The Egyptian Agricultural Export Council has said they need to import 10.5 million tons of wheat in the year from July 1st, up from 9.8 million tons the year before.
This is at a time when many countries in the MENA region have seen their economies shrink due to recession, revolution or sanctions. Many countries have seen sharp falls in their foreign currency reserves in the last two years. They are also facing sharply falling currencies, all of which will make purchasing wheat on the open market, which is priced in US dollars, increasingly difficult.[caption id="attachment_783" align="aligncenter" width="580"] Major Importers from the MENA region. Source: USDA FSA. Amounts are in Millions of Metric Tons.[/caption]
In Egypt, the Morsi government is in a situation where they will either need to reform subsidies, which is another way of raising prices, on items that millions of Egyptians rely on to survive, or face a widening budget deficit, even with the billions in aid that has been pledged.
All of this will occur within the increasingly stalled political process, and the rising price of wheat on the open market. It is a dire situation.
Iran is in a similarly serious situation, but with few friends who can or are willing to help.
The Iranian Rial has been in free-fall: losing at least 59% of its value last week and 300% since the December 2011 imposition of sanctions.

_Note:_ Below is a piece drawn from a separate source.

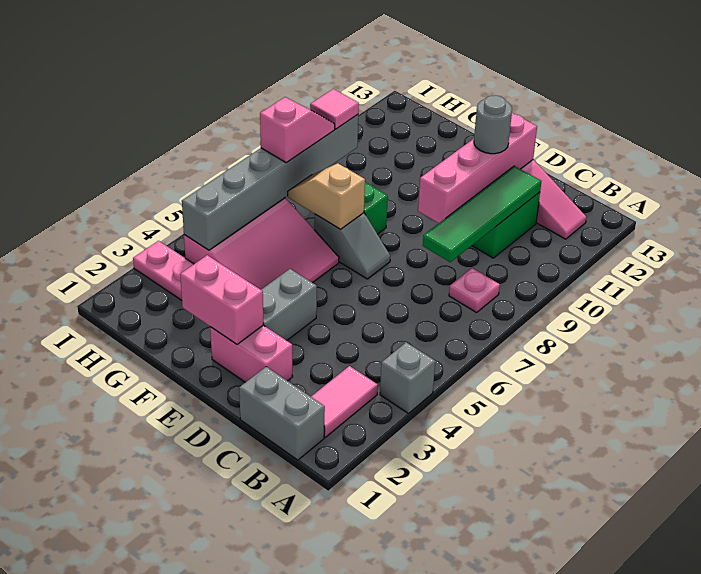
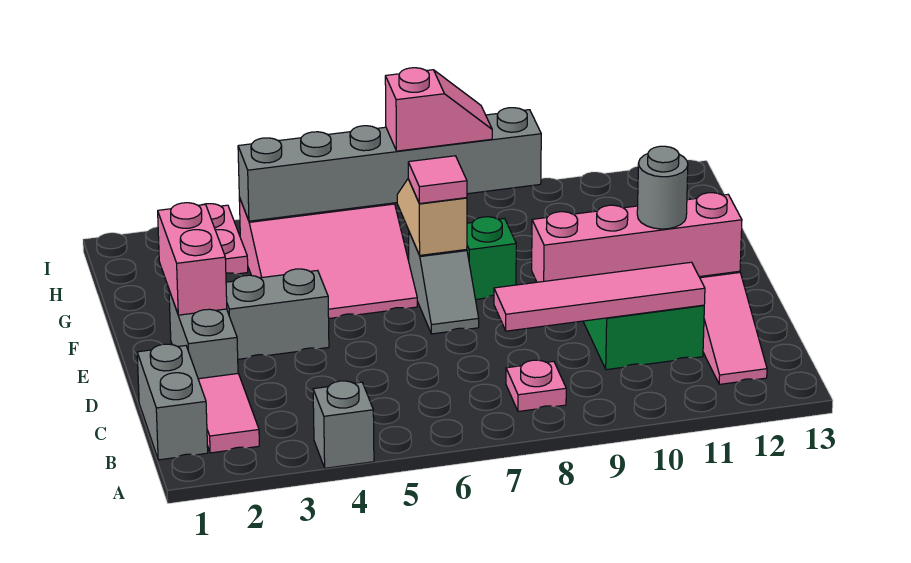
pink tile B2:B3 level 1 -> pink tile B2:C2 level 1
green tile C8:C11 level 2 -> pink tile C8:C11 level 2
pink brick D2:E2 level 1 -> grey brick D2:E2 level 1
pink tile H9 level 3 -> pink tile F7 level 3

The market for exchange of the Rial to the $US is still frozen due to the large gap between the “official” rate and the market rate. The causes of the fall in value are multitude: poor economic management, sanctions cutting into oil sales (and the loss of access to the US dollar) and the introduction of a new government currency exchange agency.

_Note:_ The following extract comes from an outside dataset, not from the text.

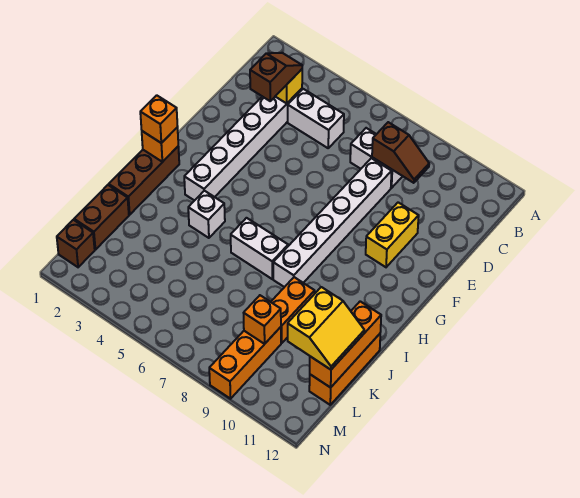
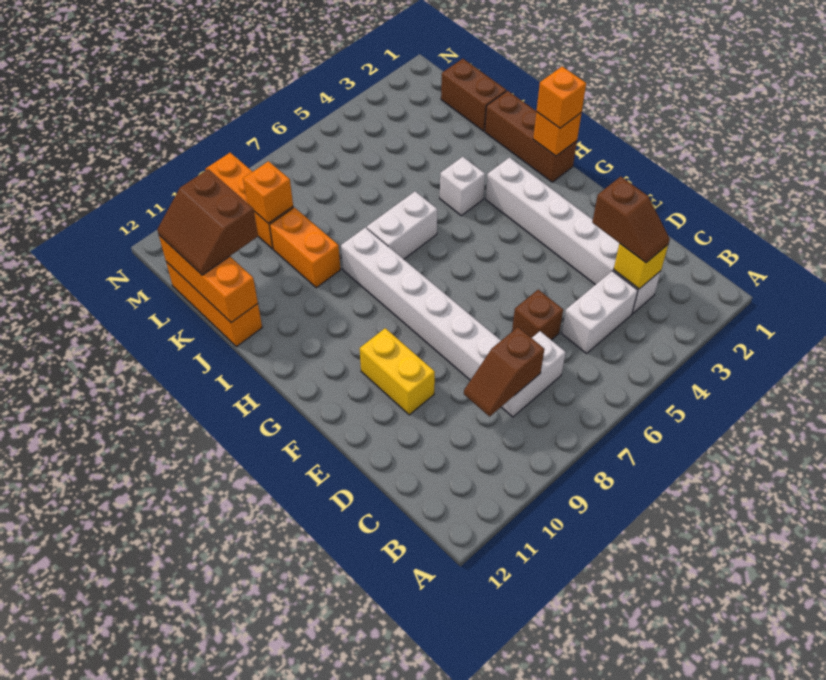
yellow slope K11:L12 level 3 top 11 -> brown slope K11:L12 level 3 top 11
brown brick M1 level 1 -> brown brick D6 level 1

Sanctions are starving Iran of oil revenues, which in 2010 made up 80% of their income.
One estimate had Iranian exports of $2.9bn for July 2012 against $9.8bn in July 2011. Starved of income with a falling currency and apparently spending $10bn propping Bashar Al-Assad in Syria, the Iranian regime is under astonishing economic pressure. So much so that it has been reported that they have had to bring back the Unit 400 of the Quds Force from Syria.
Still, some commentators have pointed to the record oil revenues that Iran has enjoyed over the last seven or so years as a counter to the “pressure” argument.
While wealthy Iranians buy gold as a hedge against the hyper-inflationary effect on prices, the average Iranian is not immune to steadily rising prices.
The removal of subsidies has meant an increase in the price in many staples, including chicken and bread. The price of medical care and housing continues to be high relative to wages.
Tied to a free-falling currency the average Iranian is much worse off than they were just two years ago.
As Iranian people continue to lose their economic power their risks are reduced; they literally have nothing to lose. Whether this draws them onto the streets, similarly to Egypt’s 1977 bread riots, and with the harsh crackdown on the 2009 Green movement fresh in their minds, is unknown.
But it must be remembered that the overthrow of the Shah was tied to economic factors from his failed industrialization policy rather than solely religious motivations (only after the protest momentum had been built up did Khomeini step in and lead).
Over the weekend, to attempt to forestall protests and create nationalist feelings, the Iranian regime, including senior clerics, started calls for national strength and unity in the face of this “economic war”.
The only certainty now is that if wheat price rises are sustained then the political uncertainty, and potential for violence, in the MENA region will continue.